Inventors find ‘an app for that’ on campus

The phrase “there’s an app for that” has taken on a much bigger meaning since it aired on an iPhone commercial in 2009. Between calorie counters, photo enhancers, music databases and addictive games, there truly is an app for everyone. Now, the University is willing to give students their own opportunity to create apps.

Yih-Chun Hu, a professor at the University, has been teaching students how to create their own apps through an Electrical and Computing Engineering course. These apps focus on cloud computing, which is a way of sharing resources and software through the Internet.

“We had these phones donated by Microsoft for our use during the semester. Each project got two phones,” Hu said. “And so, most people built on Windows mobile because of that.”

One team of students was also able to create an Android app that they plan on trying to introduce to the Android app store.

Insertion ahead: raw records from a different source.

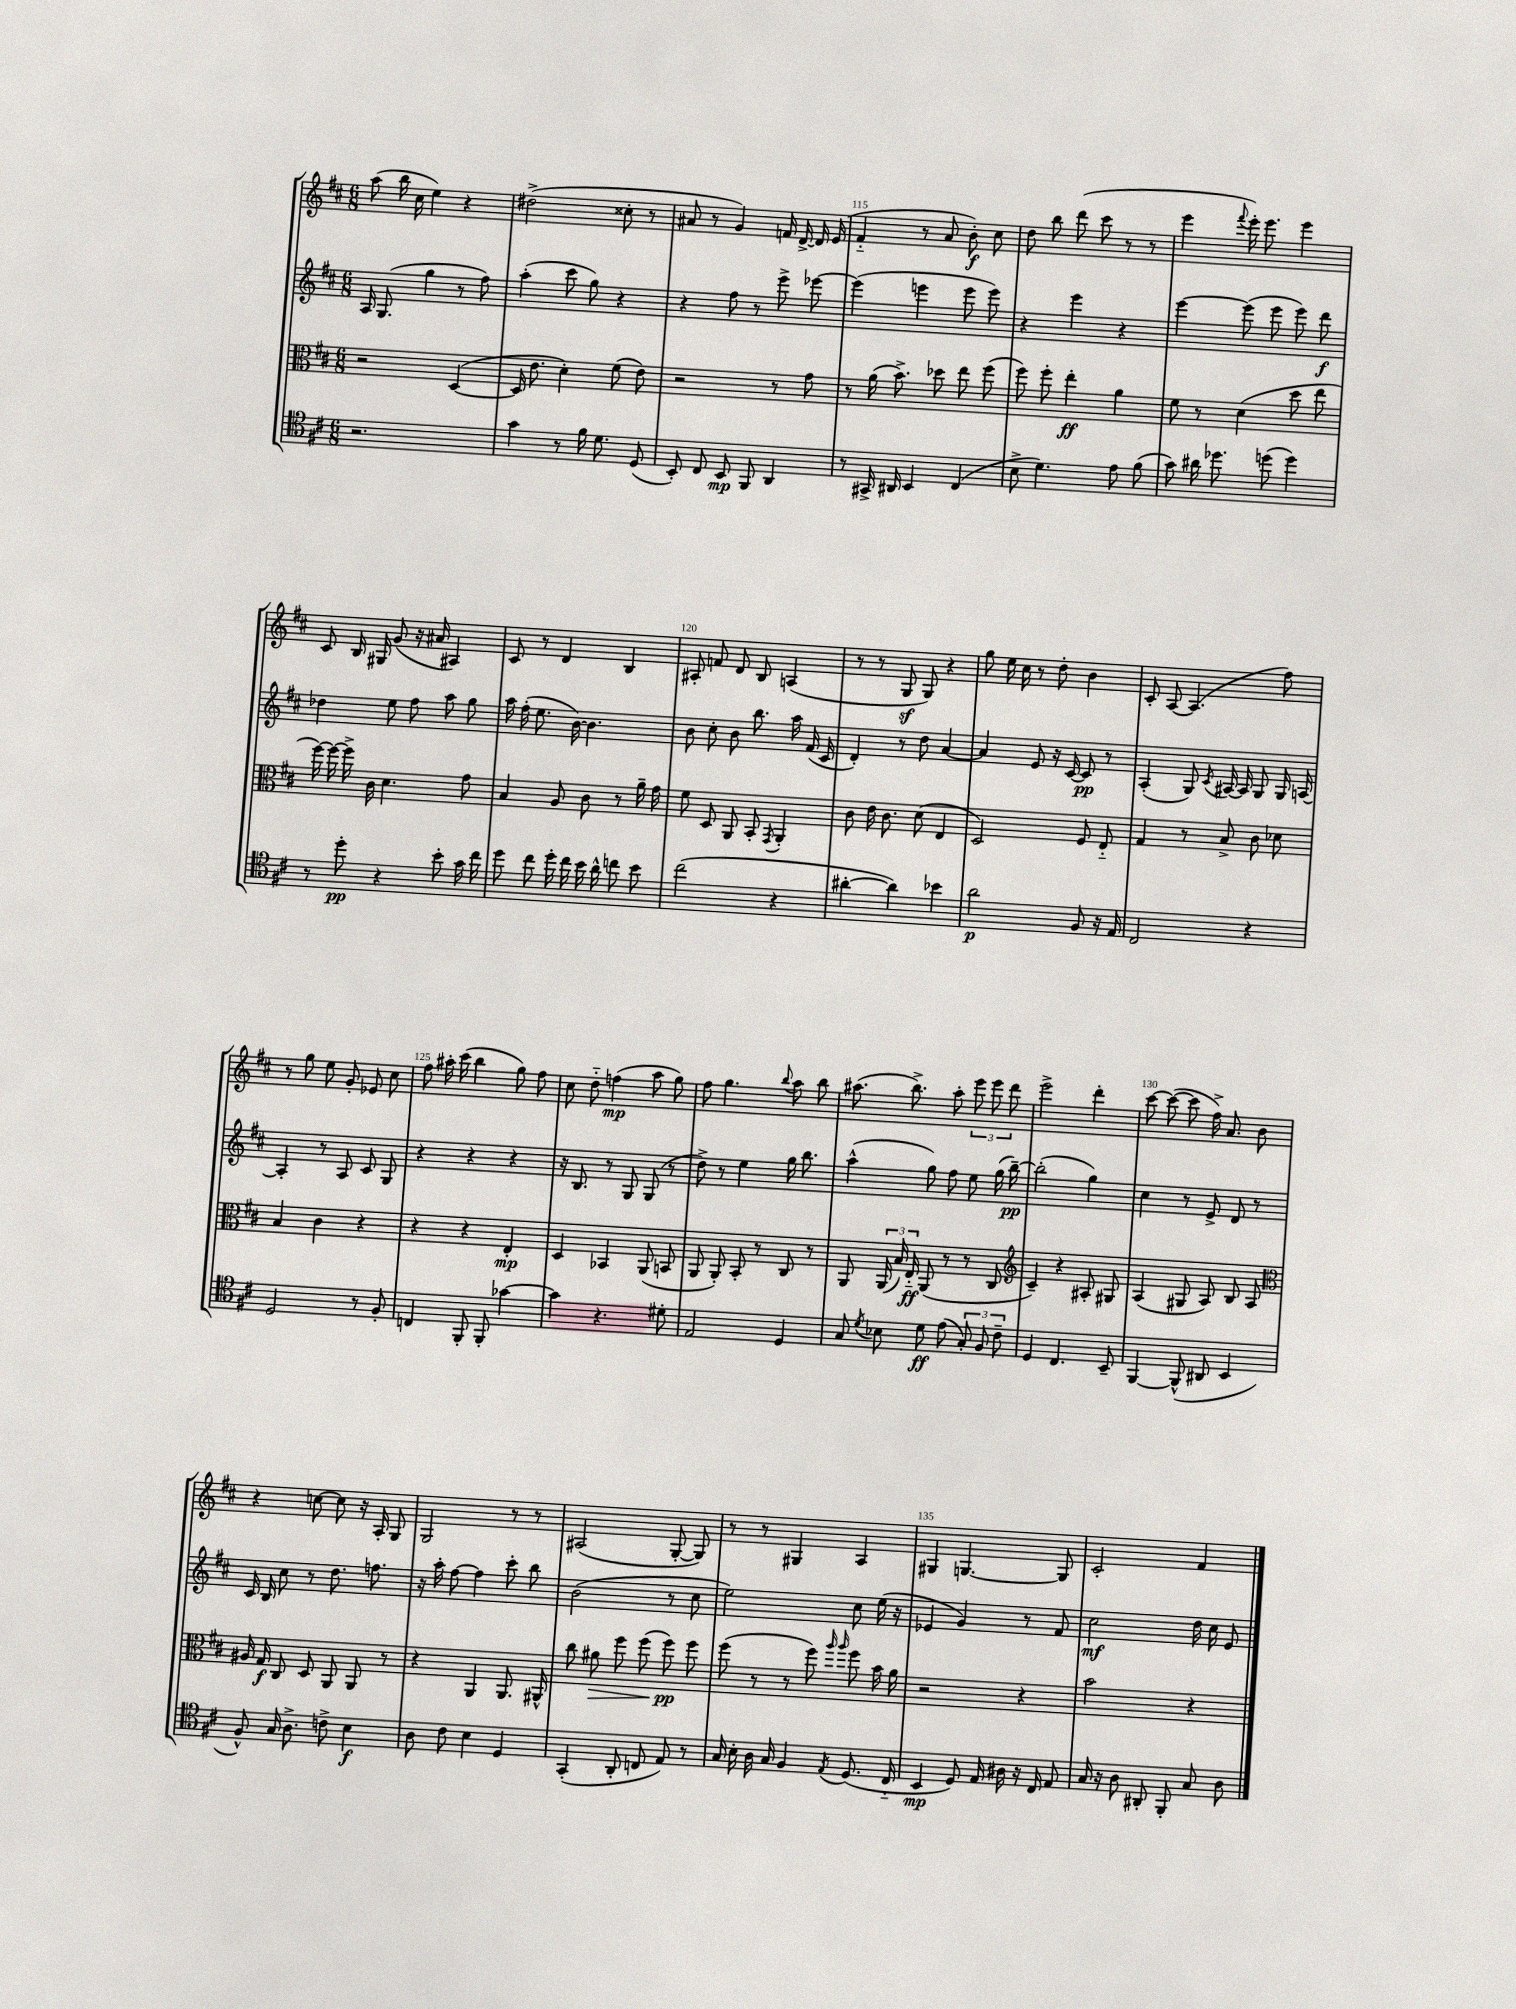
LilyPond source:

<<
\new StaffGroup <<
\new Staff = "s0" {
    \clef treble \key d \major \numericTimeSignature \time 6/8
    \autoBeamOff a''8( b''16 cis''16 e''4) r4 |
    dis''2->( cisis''8-. r8 |
    ais'8 r8 g'4) f'16 d'16~-> d'16 e'16( |
    fis'4-_ r8 a'8 b'8-.\f) cis''8 |
    d''8 b''8 d'''8( cis'''8 r8 r8 |
    e'''4 \appoggiatura { fis'''8 } e'''16-.) e'''8. e'''4 |
    cis'8 b16 gis16 g'8( r16 ais'16 ais4) |
    cis'8 r8 d'4 b4 |
    ais8-. f'8 d'8 b8 a4( |
    r8 r8 g8\sf g8) r4 |
    g''8 e''16 cis''16 r8 d''8-. b'4 |
    cis'8-. a8~ a4.( fis''8) |
    r8 g''8 e''8 g'8-. ees'8 cis''8 |
    fis''8 ais''16-. cis'''16( b''4 g''8) fis''8 |
    cis''8 d''8-_ f''4\mp( a''8 g''8) |
    fis''8 g''4. \appoggiatura { b''8 } a''8 b''8 |
    ais''8.( b''8.->) ais''8-. \tuplet 3/2 { e'''8 e'''8 d'''8 } |
    e'''2-> d'''4-. |
    cis'''8~ cis'''8~( cis'''8 fis''16->) a'8. b'8 |
    r4 c''8~ c''8 r16 a16-. g8 |
    g2 r8 r8 |
    ais2( g8~-. g8) |
    r8 r8 gis4 a4 |
    gis4 g4.~ g8 |
    cis'2-. fis'4 \bar "|." |
}
\new Staff = "s1" {
    \clef treble \key d \major \numericTimeSignature \time 6/8
    \autoBeamOff a16 g8.( g''4 r8 fis''8) |
    a''4-.( cis'''8 g''8) r4 |
    r4 fis''8 r8 e'''8-> ees'''8~ |
    ees'''4( e'''4 e'''8 e'''8) |
    r4 e'''4 r4 |
    e'''4~ e'''8( e'''8 e'''8) d'''8\f |
    des''4 e''8 fis''8 a''8 g''8 |
    a''16 fis''16-.( e''8. b'16~) b'4. |
    b'8 cis''8-. b'8 b''8. a''16 fis'16( cis'16 |
    d'4-.) r8 d''8 a'4~ |
    a'4 e'8 r16 cis'16~ cis'8\pp r8 |
    a4-.( g8) \acciaccatura { cis'8 } ais16~ ais16 g8 g16 a16~ |
    a4-. r8 a8 cis'8 g8 |
    r4 r4 r4 |
    r16 b8. r8 g8 g8( r8 |
    d''8->) r8 e''4 g''16 b''8. |
    a''4-^( g''8) fis''8 e''8 g''16( b''16~--\pp) |
    b''2-.( g''4) |
    cis''4 r8 e'8-> d'8 r8 |
    cis'16 b16 cis''8 r8 d''8. f''8. |
    r16 a''16-. fis''8~ fis''4 cis'''8-. b''8 |
    b'2( r8 cis''8 |
    e''2) cis''8 e''16( r16 |
    ees'4 g'4) r8 fis'8 |
    cis''2\mf d''16 cis''16 e'8 \bar "|." |
}
\new Staff = "s2" {
    \clef alto \key d \major \numericTimeSignature \time 6/8
    \autoBeamOff r2 d4~( |
    d16 e'8. d'4-.) fis'8( e'8) |
    r2 r8 g'8 |
    r8 a'16( b'8.->) des''8 e''8 fis''8( |
    fis''8) fis''8-. e''4-.\ff a'4 |
    fis'8 r8 d'4( d''8 e''8 |
    fis''16~) fis''16~ fis''16-> cis'16 d'4. g'8 |
    b4 a8 cis'8 r8 a'16-- g'16 |
    fis'8 d8 a,8 b,8-. \acciaccatura { g,8 } a,4-. |
    cis'8 e'16 cis'8. d'8( e4 |
    d2) fis8 e8-_ |
    g4 r8 b8-> cis'8 des'8 |
    b4 cis'4 r4 |
    r4 r4 e4-.\mp |
    d4 bes,4 a,8( b,8 |
    a,8 a,8-.) b,8-. r8 cis8 r8 |
    a,8 \tuplet 3/2 { a,16( b16) e16-_\ff } a,8( r8 r8 cis8 |
    \clef treble cis'4--) r4 ais8-. gis8 |
    a4( gis8 a8) b8 a8 |
    \clef alto ais16 g16\f cis8 d8 a,8 a,8 r8 |
    r4 a,4 a,8. ais,16-^ |
    cis''8 ais'8\> fis''8 fis''8( fis''8\pp\!) fis''8 |
    fis''8( r8 r8 fis''8) \grace { a''16 a''16 } fis''8 b'16 a'16 |
    r2 r4 |
    b'2 r4 \bar "|." |
}
\new Staff = "s3" {
    \clef tenor \key d \major \numericTimeSignature \time 6/8
    \autoBeamOff r2. |
    g'4 r8 fis'16 d'8. d8( |
    b,8-.) cis8 b,8\mp fis,8 a,4 |
    r8 gis,16-> ais,16 b,4 cis4( |
    b8-> d'4.) e'8 fis'8( |
    g'8) ais'16 des''8. d''8( d''4) |
    r8 d''8-.\pp r4 b'8-. g'16 cis''16 |
    d''8 cis''8 d''16-. cis''16 b'16 a'16-^ c''8 b'8 |
    cis''2( r4 |
    ais'4~-. ais'4) bes'4 |
    a'2\p fis8 r16 e16 |
    cis2 r4 |
    d2 r8 fis8-. |
    c4 fis,8-. fis,8-. ges'4~ |
    ges'4 r4. dis'8-. |
    e2 d4 |
    g8 \acciaccatura { d'8 } bes8 d'8\ff e'8( \tuplet 3/2 { g8-.) fis8 cis'8-- } |
    d4 cis4. b,8-- |
    fis,4~ fis,8-^( ais,8 b,4 |
    fis8-^) g16 a8.-> c'8-> b4\f |
    a8 cis'8 b4 d4 |
    g,4-.( a,8-. c8 e8) r8 |
    g16 b16-. a16 g16 fis4 \acciaccatura { e8 } d8.( cis16-_ |
    b,4\mp d8) e16 ais16 r16 cis16 e8 |
    g16 r16 a8 ais,8-. fis,8-. g8 a8 \bar "|." |
}
>>
>>
\layout { \context { \Score currentBarNumber = #112 \override BarNumber.break-visibility = ##(#f #t #t) barNumberVisibility = #(every-nth-bar-number-visible 5) } }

Once the apps were completed, they were submitted to a contest where awards were given such as Most Innovative Application, Cloudiest Application, Best Overall Application and Student Choice.

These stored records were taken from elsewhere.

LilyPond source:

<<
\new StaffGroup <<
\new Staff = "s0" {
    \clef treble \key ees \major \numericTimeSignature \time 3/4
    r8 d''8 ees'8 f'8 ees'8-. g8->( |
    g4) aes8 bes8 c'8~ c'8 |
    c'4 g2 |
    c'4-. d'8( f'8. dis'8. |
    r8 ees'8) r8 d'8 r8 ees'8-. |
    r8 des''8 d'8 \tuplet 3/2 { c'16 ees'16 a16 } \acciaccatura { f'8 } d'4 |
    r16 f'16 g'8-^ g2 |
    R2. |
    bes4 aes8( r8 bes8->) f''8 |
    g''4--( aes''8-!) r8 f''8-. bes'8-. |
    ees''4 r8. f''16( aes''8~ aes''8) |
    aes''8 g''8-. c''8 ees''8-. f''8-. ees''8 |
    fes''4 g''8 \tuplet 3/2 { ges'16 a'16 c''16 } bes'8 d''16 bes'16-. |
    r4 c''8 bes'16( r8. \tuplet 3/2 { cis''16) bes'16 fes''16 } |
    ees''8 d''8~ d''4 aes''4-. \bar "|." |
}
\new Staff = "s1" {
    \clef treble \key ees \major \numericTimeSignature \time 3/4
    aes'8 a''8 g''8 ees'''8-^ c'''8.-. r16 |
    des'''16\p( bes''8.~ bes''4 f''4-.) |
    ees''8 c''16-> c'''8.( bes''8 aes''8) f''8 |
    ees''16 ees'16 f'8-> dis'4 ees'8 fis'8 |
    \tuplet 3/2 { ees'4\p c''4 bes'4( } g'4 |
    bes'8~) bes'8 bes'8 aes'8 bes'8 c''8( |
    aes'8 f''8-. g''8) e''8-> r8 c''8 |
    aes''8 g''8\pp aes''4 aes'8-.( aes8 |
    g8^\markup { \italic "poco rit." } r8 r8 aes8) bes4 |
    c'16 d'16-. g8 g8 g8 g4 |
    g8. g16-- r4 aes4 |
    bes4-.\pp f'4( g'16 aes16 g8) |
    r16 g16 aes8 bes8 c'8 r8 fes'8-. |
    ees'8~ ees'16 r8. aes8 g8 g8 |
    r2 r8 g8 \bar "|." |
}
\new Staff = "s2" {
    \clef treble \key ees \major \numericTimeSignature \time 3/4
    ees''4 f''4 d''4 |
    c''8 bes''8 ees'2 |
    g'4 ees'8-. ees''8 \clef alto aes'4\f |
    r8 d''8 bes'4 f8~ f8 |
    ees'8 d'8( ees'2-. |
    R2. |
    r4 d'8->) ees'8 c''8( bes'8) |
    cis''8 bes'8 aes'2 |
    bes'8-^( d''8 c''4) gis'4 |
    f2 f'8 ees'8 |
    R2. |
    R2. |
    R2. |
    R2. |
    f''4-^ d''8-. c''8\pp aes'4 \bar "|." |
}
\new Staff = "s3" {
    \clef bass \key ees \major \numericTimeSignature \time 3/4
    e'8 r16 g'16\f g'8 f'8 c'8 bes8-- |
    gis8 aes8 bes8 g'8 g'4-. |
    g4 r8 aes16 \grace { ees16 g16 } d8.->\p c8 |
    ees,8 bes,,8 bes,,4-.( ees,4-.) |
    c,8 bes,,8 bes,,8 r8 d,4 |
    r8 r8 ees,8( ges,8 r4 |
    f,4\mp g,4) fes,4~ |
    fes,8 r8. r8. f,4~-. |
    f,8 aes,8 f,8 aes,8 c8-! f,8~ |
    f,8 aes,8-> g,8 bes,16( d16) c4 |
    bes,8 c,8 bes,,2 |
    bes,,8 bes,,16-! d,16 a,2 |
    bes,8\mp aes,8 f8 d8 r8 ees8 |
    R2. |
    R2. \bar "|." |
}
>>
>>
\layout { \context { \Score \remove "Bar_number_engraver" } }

TaskPop, which was the winner of Best Overall Application and Student Choice, is a task managing application and is usable for Android smart phones.

“What you could do is your basic task listings, but then you could also assign tasks to other people,” Hu said. “And on a per task basis, you had permission so you could see who could see it and who could complete it.”

Tyler Harrington, senior in Engineering, learned how to create apps through campus courses, as well as information from the Internet and books. Harrington has been recently developing two apps.

“One is a parking assistance app, which allows users to find parking spots in garages, meters or leased spots by individual owners,” Harrington said. “The second app is being developed for this campus in particular and will be promoting the establishments on campus such as events and specials.”

Students from other universities have also created apps that have been localized for use in the Champaign-Urbana area. Star Li, a 2010 graduate from Cornell University, designed an app called Vidappe that can be used on iPhones or Android powered phones.

The app is a way to get as many discounts in the area as possible. After subscribing to programs, the app will send out reminders as to where one can get discounts with their iCard.

For example, if a student was walking past a restaurant on Green Street where they could receive 15% off of their meal, their Vidappe would alert them of this when they were a block away from the restaurant.

“It’s like having a friend following you around, reminding you to do this stuff,” Li said. “Like if you look at something online, you’ll forget about it minutes later, but if you actually have your phone reminding you, I thought it would be like an easy trick.”

Vidappe is now used by 1,200 people around the United States and Li is interested in expanding the app even further.

“If you have a student ID already, I just feel like this is a really useful tool for you,” Li said.

Students who are creating smart phone apps, prove that someone doesn’t need to be Steve Jobs in order to create something technologically innovative.